Dans l'apprentissage culturel quelle est la part de l'obligation, et laquelle du désir ? Certains, tels Pascal ou Léonard, se jettent dans l'étude comme poussés par une soif cannibalique. D'autres rechignent à tout effort, préférant se prélasser au soleil ou courir la prétentaine. Je suis moi-même déchiré entre les deux tendances, mais l'obligation, je l'avoue, est la plus forte. J'aimerais savoir ne rien faire et m'y trouver bien. Mais je progresse un peu dans cette voie, et, bien souvent, écartant livres et cahiers, je me laisse aller de tout  mon long sur mon canapé, je ferme les yeux, respire en conscience, et me voilà flottant dans les immensités du temps et de l'espace, tantôt peinturluré comme un Indien des plaines, humble pêcheur au bord du Nil, ou naviguant sur un satellite intergactique, aux confins de l'univers. Mais à dire vrai il m'est quasiment impossible de ne pas écrire : c'est ma ration du matin, ma contribution personnelle, mon devoir intime. Et dans cette activité il m'est presque impossible de démêler le désirable de l'obligatoire.

Je rêve parfois d'îles lointaines et bienheureuses où, paraît-il, il fait bon vivre et se prélasser, entre mer et cocotiers. Je songe à Gauguin, aux couleurs flamboyantes des sous-bois, aux longues siestes sous les palmes, et cela réchauffe mon coeur. Puis, considérant la monotonie de ce bonheur facile, je me dis que je n'y résisterais pas, et qu'au plus tôt je reprendrais l'avion pour nos climats anxieux et tourmentés.

Il faut être doué pour ne rien faire et s'y complaire. Peut-être ne suis pas doué pour le bonheur. Mais comme on dit, je me soigne.

D'abord je m'efforce de considérer mon propre "travail" comme une forme particulière d'oisiveté, un "otium", un loisir distingué, qui, s'il a pour moi une valeur de survie et d'authenticité, ne représente à peu près rien dans l'économie générale de la culture. Pour y voir plus clair il suffit de se poser la question suivante : que deviendront mes écrits quand je ne serai plus ? La réponse n'est que trop évidente, et je m'en affligerais si je croyais à l'immortalité de l'âme.

En second lieu j'ai décidé de me familiariser de mieux en mieux au faire-néant, de m'essayer au fainéant. Dégager des moments, sans écriture, sans lecture, sans activité physique, sans musique ou spectacle. Expérimenter la saveur du vide, accepter l'ennui (en fait je ne m'ennuie jamais, je souffre souvent d'anxiété, ce qui est tout autre chose), et même cette anxiété résiduelle apprendre à la tolérer sans humeur. Je suis comme Jean Jacques Rousseau très doué par la rêverie, mais il faut qu'elle ne s'éternise pas, qu'elle soit vive et stimulante, ce qu'elle est d'ailleurs le plus souvent. Le rêve éveillé est une douce et plaisante occupation qui concilie le rien faire et l'activité minimale. Comme il est impossible de ne pas penser du tout, apprenons à laisser penser sans contrainte et sans souci du bénéfice.

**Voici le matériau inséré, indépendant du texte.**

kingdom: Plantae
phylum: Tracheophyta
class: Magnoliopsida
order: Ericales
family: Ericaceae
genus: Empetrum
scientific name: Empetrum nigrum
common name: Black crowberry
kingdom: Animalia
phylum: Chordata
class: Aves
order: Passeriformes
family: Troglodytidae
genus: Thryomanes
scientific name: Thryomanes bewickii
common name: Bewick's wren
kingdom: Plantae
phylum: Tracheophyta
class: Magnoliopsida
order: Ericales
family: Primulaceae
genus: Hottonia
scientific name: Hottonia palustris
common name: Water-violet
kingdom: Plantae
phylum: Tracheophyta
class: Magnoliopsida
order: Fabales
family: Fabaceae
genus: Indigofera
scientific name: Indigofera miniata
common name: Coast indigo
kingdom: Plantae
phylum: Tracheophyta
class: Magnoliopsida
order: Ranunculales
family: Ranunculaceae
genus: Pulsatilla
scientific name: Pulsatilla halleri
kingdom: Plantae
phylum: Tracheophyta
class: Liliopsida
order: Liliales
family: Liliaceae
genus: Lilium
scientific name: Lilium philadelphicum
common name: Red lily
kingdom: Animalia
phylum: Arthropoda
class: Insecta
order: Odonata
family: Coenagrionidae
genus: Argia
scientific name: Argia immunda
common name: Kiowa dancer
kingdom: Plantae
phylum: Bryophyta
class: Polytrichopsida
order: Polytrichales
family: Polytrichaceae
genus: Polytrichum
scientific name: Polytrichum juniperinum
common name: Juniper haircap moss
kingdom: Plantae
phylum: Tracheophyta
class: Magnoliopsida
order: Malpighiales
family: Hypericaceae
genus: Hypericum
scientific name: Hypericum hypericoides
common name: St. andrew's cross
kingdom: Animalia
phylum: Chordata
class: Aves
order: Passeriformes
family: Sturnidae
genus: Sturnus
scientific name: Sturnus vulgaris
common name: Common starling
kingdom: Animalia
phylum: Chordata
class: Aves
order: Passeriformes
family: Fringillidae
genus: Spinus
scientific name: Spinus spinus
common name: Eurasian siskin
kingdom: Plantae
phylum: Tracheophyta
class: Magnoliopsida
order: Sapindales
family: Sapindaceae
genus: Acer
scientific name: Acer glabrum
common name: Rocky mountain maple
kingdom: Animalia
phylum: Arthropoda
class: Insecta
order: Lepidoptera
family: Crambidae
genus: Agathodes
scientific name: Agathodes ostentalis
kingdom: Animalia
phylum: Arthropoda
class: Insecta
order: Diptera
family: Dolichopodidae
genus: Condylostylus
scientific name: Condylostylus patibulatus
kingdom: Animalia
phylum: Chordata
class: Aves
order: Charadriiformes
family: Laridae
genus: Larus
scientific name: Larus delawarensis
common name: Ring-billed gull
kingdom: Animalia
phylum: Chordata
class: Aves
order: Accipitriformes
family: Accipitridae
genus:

Au bout du compte je me persuade qu'il n'est pas de recette pour le bonheur. Nous allons de droite et de gauche, balançant entre diverses sollicitations et tentations, sans jamais nous assurer d'une prise solide et constante. Ce sont des essais et erreurs, parfois des réussites, mais elles ne donnent aucune leçon pour l'avenir. Nous sommes d'éternels apprentis qui n'apprennent jamais ce qui importe le plus. Aussi est-il assez ridicule de se donner des règles définitives, qui se révèlent caduques à la première difficulté. Et pourtant le navire avance, bon an mal an. Il faut croire que cette errance est encore la moins mauvaise manière de naviguer.